Closed pasqLisena closed 4 years ago
Good catch! This is the record ID = 849029 in the MAD source. @tschleider can you check and write here the original source to see if this is a bug in our mappings/code or if the original source has misleading information?
In general, I'm hesitant to fix potential mistakes from the source.
Take into account that there are lots of cases like that.
You mean that there are a lot of cases where a probable place name is used to label a time span? Interesting! Someone dares to write the query to highlight the situation per museum source?
It is hard to write a query (because you would need to disambiguate).
Give a look to Paris situation (change pages): http://data.silknow.org/fct/facet.vsp?sid=554&cmd=prev&offset=&limit=20
@rtroncy and @pasqLisena : thanks for the infos, this is related to #5 , an "old" an complicated bug to completely solve. However, right now it's probably not handled optimally either way. As this one field could possibly contain either a time span or a location I create a path for both in all cases to catch some true positives:
s.getMulti("Création:").forEach(prod::addTimeAppellation);
s.getMulti("Création:").forEach(prod::addPlace);
The original field for 849029.json looks like this:
{"label":"Création:","values":["Rébé"," ","Paris","1920-1929","Paul Poiret"," "]}
Shall I rather not create paths at all here? Or in case of the place trying to match it with geonames and only create a node if the string matches with something?
So, this is the case where a single field contains multiple information that needs to be split first and then interpreted before deciding which path should be instantiated. For sure, creating systematically two paths is wrong.
Can you provide an explanation of how we should interpret the Création
values? Do you always find an array with 4 values? To what correspond those 4 values? Do you always have the production place in the 2nd value and the production time in the 3rd value?
No, it's tricky. It's an arbitrary number of values and the positions are not fixed. Sometimes the first value is the city, sometimes it's the Country (and no city). Sometimes some of the values are empty strings, but exist in the array, sometimes not. The array has from what I have seen between 2 and 5 values. The last value is often a year or time span, but sometimes the name of a person (probably the artist / creator )

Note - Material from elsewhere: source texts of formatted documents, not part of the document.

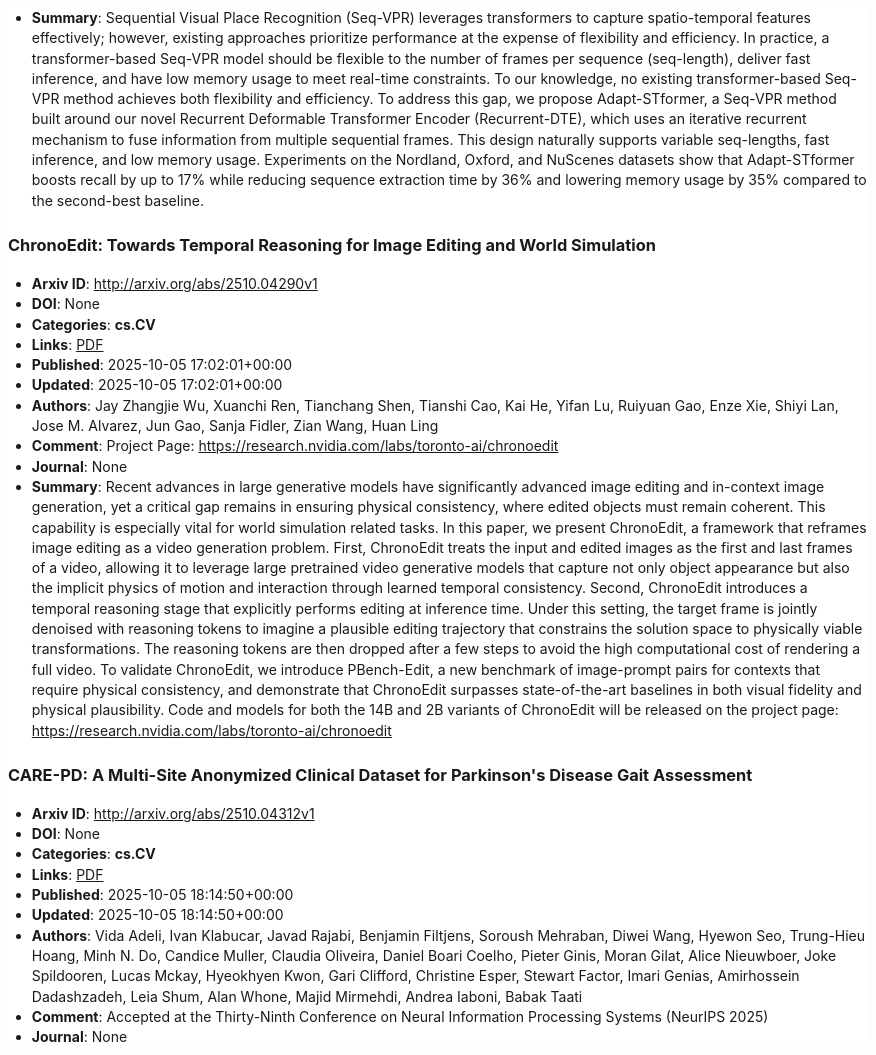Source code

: - **Summary**: Sequential Visual Place Recognition (Seq-VPR) leverages transformers to capture spatio-temporal features effectively; however, existing approaches prioritize performance at the expense of flexibility and efficiency. In practice, a transformer-based Seq-VPR model should be flexible to the number of frames per sequence (seq-length), deliver fast inference, and have low memory usage to meet real-time constraints. To our knowledge, no existing transformer-based Seq-VPR method achieves both flexibility and efficiency. To address this gap, we propose Adapt-STformer, a Seq-VPR method built around our novel Recurrent Deformable Transformer Encoder (Recurrent-DTE), which uses an iterative recurrent mechanism to fuse information from multiple sequential frames. This design naturally supports variable seq-lengths, fast inference, and low memory usage. Experiments on the Nordland, Oxford, and NuScenes datasets show that Adapt-STformer boosts recall by up to 17% while reducing sequence extraction time by 36% and lowering memory usage by 35% compared to the second-best baseline.



### ChronoEdit: Towards Temporal Reasoning for Image Editing and World Simulation
- **Arxiv ID**: http://arxiv.org/abs/2510.04290v1
- **DOI**: None
- **Categories**: **cs.CV**
- **Links**: [PDF](http://arxiv.org/pdf/2510.04290v1)
- **Published**: 2025-10-05 17:02:01+00:00
- **Updated**: 2025-10-05 17:02:01+00:00
- **Authors**: Jay Zhangjie Wu, Xuanchi Ren, Tianchang Shen, Tianshi Cao, Kai He, Yifan Lu, Ruiyuan Gao, Enze Xie, Shiyi Lan, Jose M. Alvarez, Jun Gao, Sanja Fidler, Zian Wang, Huan Ling
- **Comment**: Project Page: https://research.nvidia.com/labs/toronto-ai/chronoedit
- **Journal**: None
- **Summary**: Recent advances in large generative models have significantly advanced image editing and in-context image generation, yet a critical gap remains in ensuring physical consistency, where edited objects must remain coherent. This capability is especially vital for world simulation related tasks. In this paper, we present ChronoEdit, a framework that reframes image editing as a video generation problem. First, ChronoEdit treats the input and edited images as the first and last frames of a video, allowing it to leverage large pretrained video generative models that capture not only object appearance but also the implicit physics of motion and interaction through learned temporal consistency. Second, ChronoEdit introduces a temporal reasoning stage that explicitly performs editing at inference time. Under this setting, the target frame is jointly denoised with reasoning tokens to imagine a plausible editing trajectory that constrains the solution space to physically viable transformations. The reasoning tokens are then dropped after a few steps to avoid the high computational cost of rendering a full video. To validate ChronoEdit, we introduce PBench-Edit, a new benchmark of image-prompt pairs for contexts that require physical consistency, and demonstrate that ChronoEdit surpasses state-of-the-art baselines in both visual fidelity and physical plausibility. Code and models for both the 14B and 2B variants of ChronoEdit will be released on the project page: https://research.nvidia.com/labs/toronto-ai/chronoedit



### CARE-PD: A Multi-Site Anonymized Clinical Dataset for Parkinson's Disease Gait Assessment
- **Arxiv ID**: http://arxiv.org/abs/2510.04312v1
- **DOI**: None
- **Categories**: **cs.CV**
- **Links**: [PDF](http://arxiv.org/pdf/2510.04312v1)
- **Published**: 2025-10-05 18:14:50+00:00
- **Updated**: 2025-10-05 18:14:50+00:00
- **Authors**: Vida Adeli, Ivan Klabucar, Javad Rajabi, Benjamin Filtjens, Soroush Mehraban, Diwei Wang, Hyewon Seo, Trung-Hieu Hoang, Minh N. Do, Candice Muller, Claudia Oliveira, Daniel Boari Coelho, Pieter Ginis, Moran Gilat, Alice Nieuwboer, Joke Spildooren, Lucas Mckay, Hyeokhyen Kwon, Gari Clifford, Christine Esper, Stewart Factor, Imari Genias, Amirhossein Dadashzadeh, Leia Shum, Alan Whone, Majid Mirmehdi, Andrea Iaboni, Babak Taati
- **Comment**: Accepted at the Thirty-Ninth Conference on Neural Information
  Processing Systems (NeurIPS 2025)
- **Journal**: None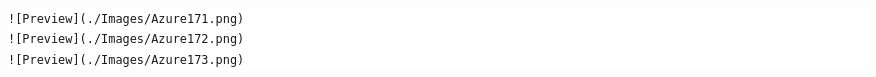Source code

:     ![Preview](./Images/Azure171.png)
    ![Preview](./Images/Azure172.png)
    ![Preview](./Images/Azure173.png)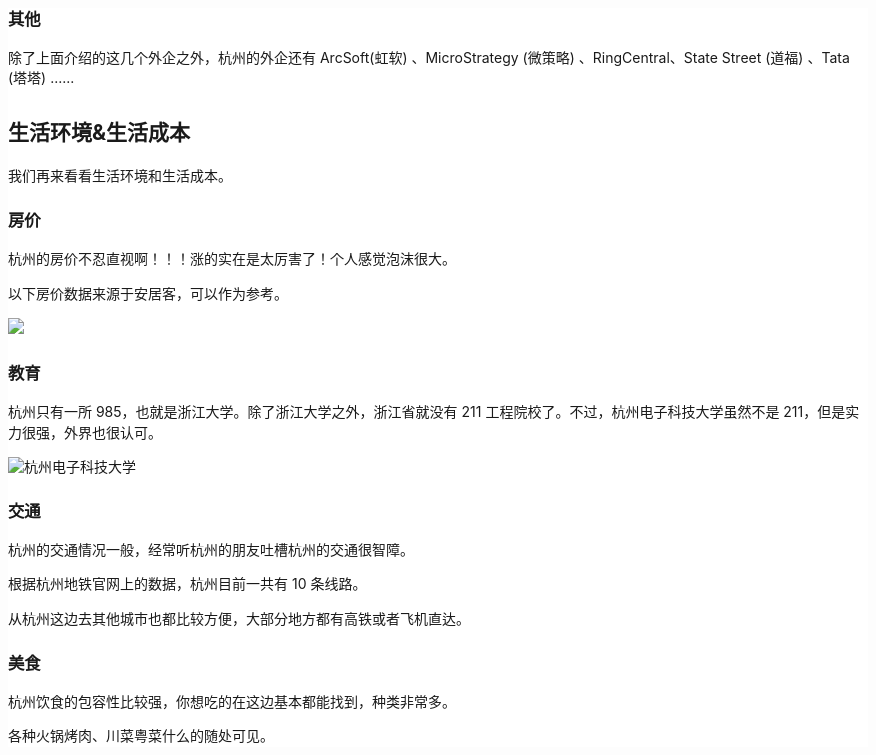 ### 其他

除了上面介绍的这几个外企之外，杭州的外企还有 ArcSoft(虹软) 、MicroStrategy (微策略) 、RingCentral、State Street (道福) 、Tata (塔塔) ......

## 生活环境&生活成本

我们再来看看生活环境和生活成本。

### 房价

杭州的房价不忍直视啊！！！涨的实在是太厉害了！个人感觉泡沫很大。

以下房价数据来源于安居客，可以作为参考。

![](https://img-blog.csdnimg.cn/45738c53896b486d9173b2315f2ec7bf.png)

### 教育

杭州只有一所 985，也就是浙江大学。除了浙江大学之外，浙江省就没有 211 工程院校了。不过，杭州电子科技大学虽然不是 211，但是实力很强，外界也很认可。

![杭州电子科技大学](https://img-blog.csdnimg.cn/ce8ff251ca914bf0a88e69d88b1ebac9.png)

### 交通

杭州的交通情况一般，经常听杭州的朋友吐槽杭州的交通很智障。

根据杭州地铁官网上的数据，杭州目前一共有 10 条线路。

从杭州这边去其他城市也都比较方便，大部分地方都有高铁或者飞机直达。

### 美食

杭州饮食的包容性比较强，你想吃的在这边基本都能找到，种类非常多。

各种火锅烤肉、川菜粤菜什么的随处可见。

I deactivated the "Creation" field in MAD until we have a proper solution. Therefore "Paris" and other wrong strings will not appear as time span anymore. As there is #5 for it I suggest to close this issue here.
until we have a proper solution
Omho, this means that we should not close the issue and keep it open at least as a reminder
@pasqLisena I don't mind it being open, but with #5 it's redundant, isn't it?
I lost this. So closed because duplicated of #5
There are cases in which the name of a place appears as TimeSpan label Example: http://data.silknow.org/production/3a85dbe6-0b05-3faf-88de-21cbfdedcc75/time/2
This is clearly the production place. Probably we can try to run a GeoNames matching in order to minimize these cases.